Archer Aviation Inc. (NYSE:ACHR) saw its proposal to move its legal domicile from Delaware to Texas fall short of the required majority, even as more than 80% of the votes cast favored the change. The outcome leaves the company with an annual Delaware franchise tax bill of approximately $250,000 and does little to lift the stock from its recent lows.
The eVTOL developer's shares closed at $4.87 on Friday, up 1.67% for the session, but have dropped 10.31% over the past five trading days. After-hours trading saw the stock edge up to $4.9096 on volume of 8.62 million shares. The stock remains near its 52-week low of $4.71, with a high of $14.62. Year-to-date, shares are down 35.24%.

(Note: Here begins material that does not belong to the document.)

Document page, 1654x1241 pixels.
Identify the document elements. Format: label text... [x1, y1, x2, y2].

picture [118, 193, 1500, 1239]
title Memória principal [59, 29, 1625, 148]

At the company's annual meeting, general counsel Aaron Goodman disclosed that the Texas redomestication proposal did not pass because it failed to secure a majority of the outstanding shares. With 759,598,009 Class A shares eligible to vote, the threshold required just over 379.8 million votes in favor. While over 80% of the shares voted supported the move, the total fell short. Archer is expected to file the final vote results in a Form 8-K within four business days.

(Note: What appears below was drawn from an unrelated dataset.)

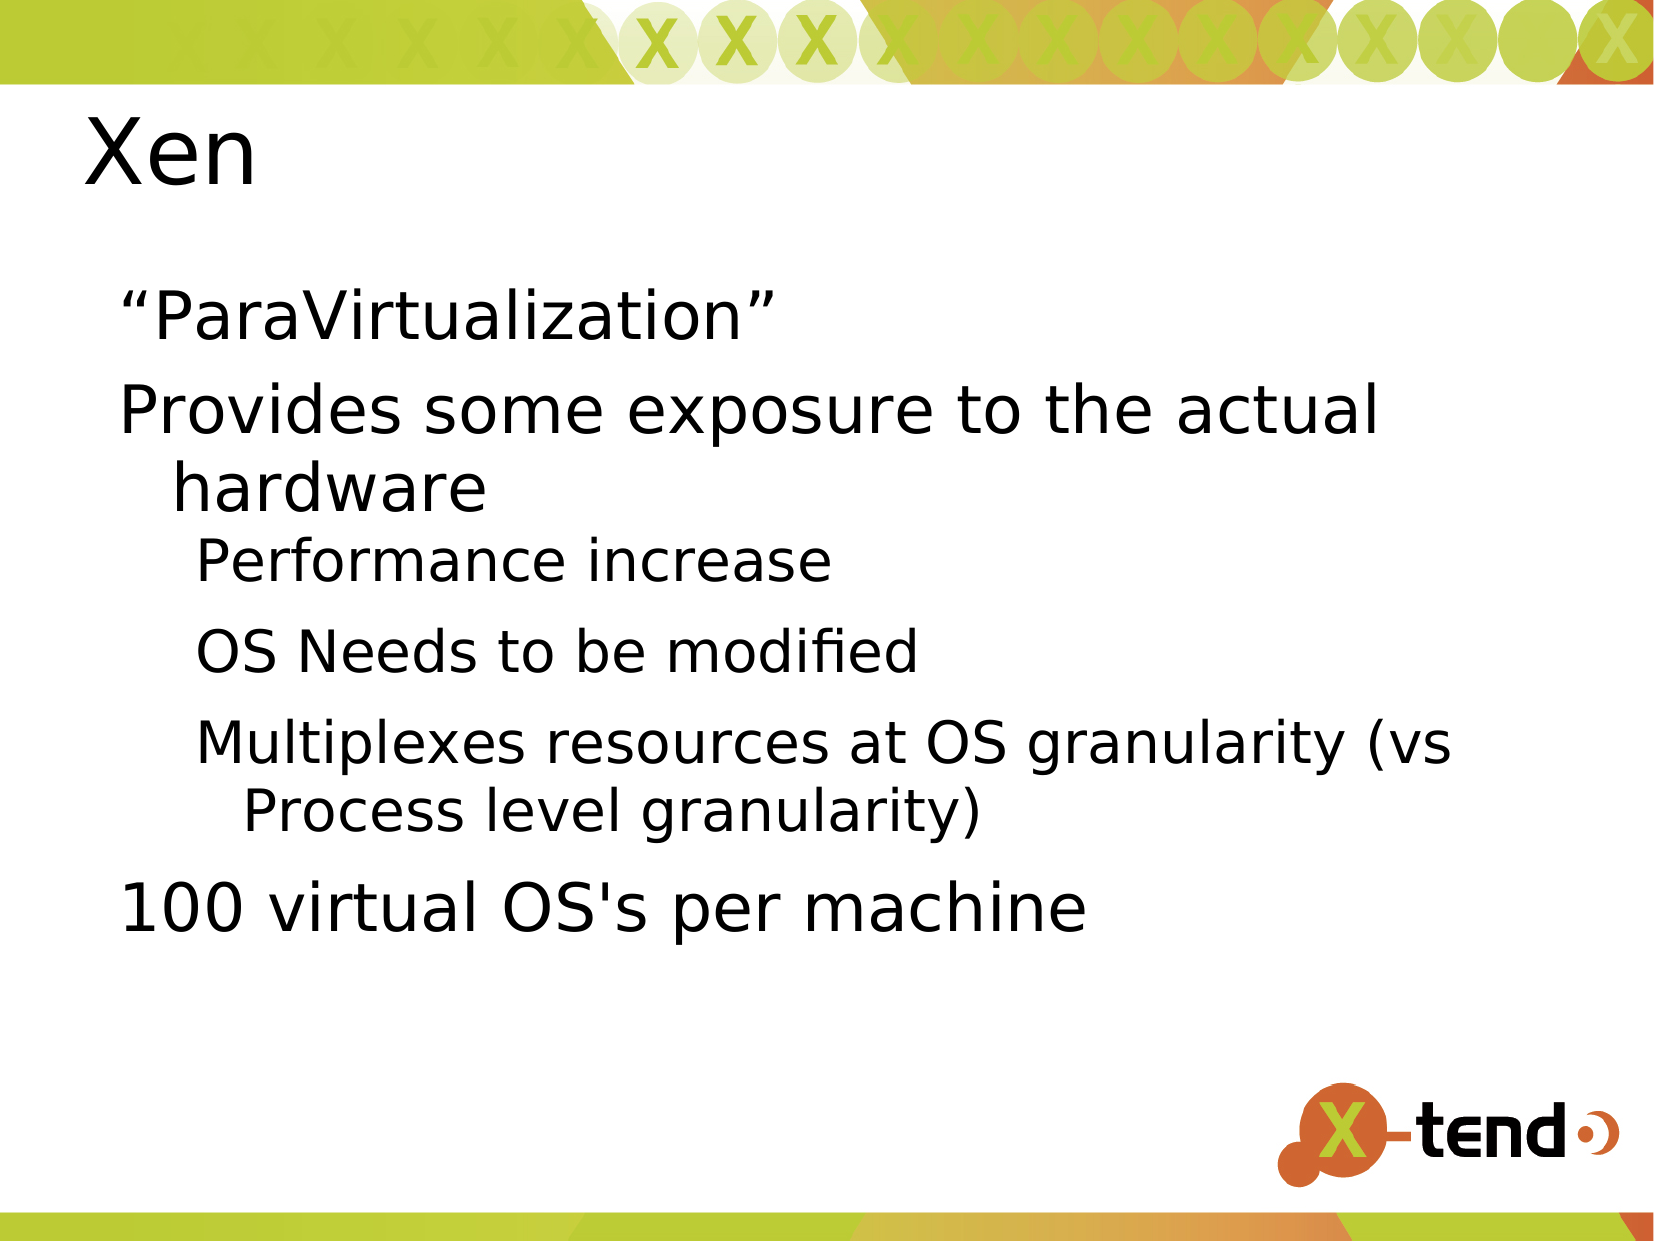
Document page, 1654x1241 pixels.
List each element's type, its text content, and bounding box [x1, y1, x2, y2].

title Xen [82, 49, 1571, 257]
list “ParaVirtualization” Provides some exposure to the actual hardware Performance increase OS Needs to be modified Multiplexes resources at OS granularity (vs Process level granularity) 100 virtual OS's per machine [86, 269, 1626, 1241]
picture [0, 0, 1654, 1241]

The proposed change was modest in financial impact. Proxy materials indicated that moving to Texas would save Archer about $250,000 annually in Delaware franchise taxes, a sum representing less than 0.1% of the roughly $261 million worth of Archer shares traded on Friday. CEO Adam Goldstein had tied the proposal to the company's operational hub in Texas, urging shareholders to approve the shift.
Trading activity in Archer was notable on Friday, with about 7.0% of its market capitalization changing hands. This turnover ratio outpaced that of peers like Joby Aviation (NYSE:JOBY), which saw about 6.0% of its market cap traded, and BETA Technologies (NYSE:BETA) and Vertical Aerospace (NYSE:EVTL), which saw 1.1% and 1.0%, respectively.

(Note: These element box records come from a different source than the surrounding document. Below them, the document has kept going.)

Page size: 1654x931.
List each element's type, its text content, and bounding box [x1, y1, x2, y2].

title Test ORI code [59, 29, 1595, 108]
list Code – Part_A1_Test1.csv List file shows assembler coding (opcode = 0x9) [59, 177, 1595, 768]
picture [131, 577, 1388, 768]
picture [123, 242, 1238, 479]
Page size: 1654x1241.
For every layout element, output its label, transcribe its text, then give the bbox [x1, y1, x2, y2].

Short interest remains elevated at 19.43% of the float, with 123.33 million shares sold short. The stock's five-day loss of 10.31% outpaced the S&P 500's 2% decline but was worse than the S&P 600's gain of just over 3% for the same period, according to NYSE data.
Archer closed the first quarter with $1.7759 billion in cash, cash equivalents, and short-term investments, plus $7.3 million in restricted cash. The company reported a net loss of $217.7 million for the quarter and expects an adjusted EBITDA loss between $170 million and $200 million for the second quarter. Despite the setback, CEO Goldstein emphasized in May that Archer is 'far more than an air taxi company.'
Investors are now awaiting the final vote count and any additional commentary from management. The outcome could influence the stock's direction in the near term, given the high short interest and proximity to the 52-week low.